**Task requirements:**
Pull every line with the word "kasztanowiec" out of the entries below.

Stored data entries:
BEGIN

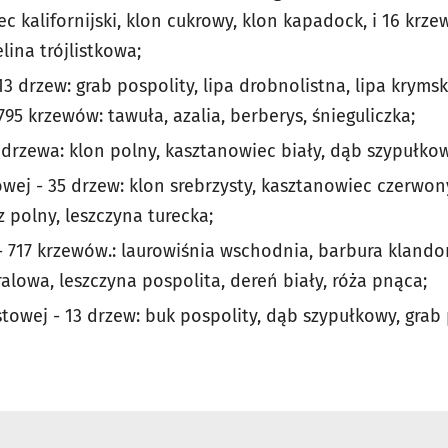
c kalifornijski, klon cukrowy, klon kapadock, i 16 krze
lina trójlistkowa;
3 drzew: grab pospolity, lipa drobnolistna, lipa krymsk
95 krzewów: tawuła, azalia, berberys, śnieguliczka;
drzewa: klon polny, kasztanowiec biały, dąb szypułkow
rowej - 35 drzew: klon srebrzysty, kasztanowiec czerwon
 polny, leszczyna turecka;
- 717 krzewów.: laurowiśnia wschodnia, barbura klando
alowa, leszczyna pospolita, dereń biały, róża pnąca;
stowej - 13 drzew: buk pospolity, dąb szypułkowy, grab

END

**Written reply:**
drzewa: klon polny, kasztanowiec biały, dąb szypułkow
rowej - 35 drzew: klon srebrzysty, kasztanowiec czerwon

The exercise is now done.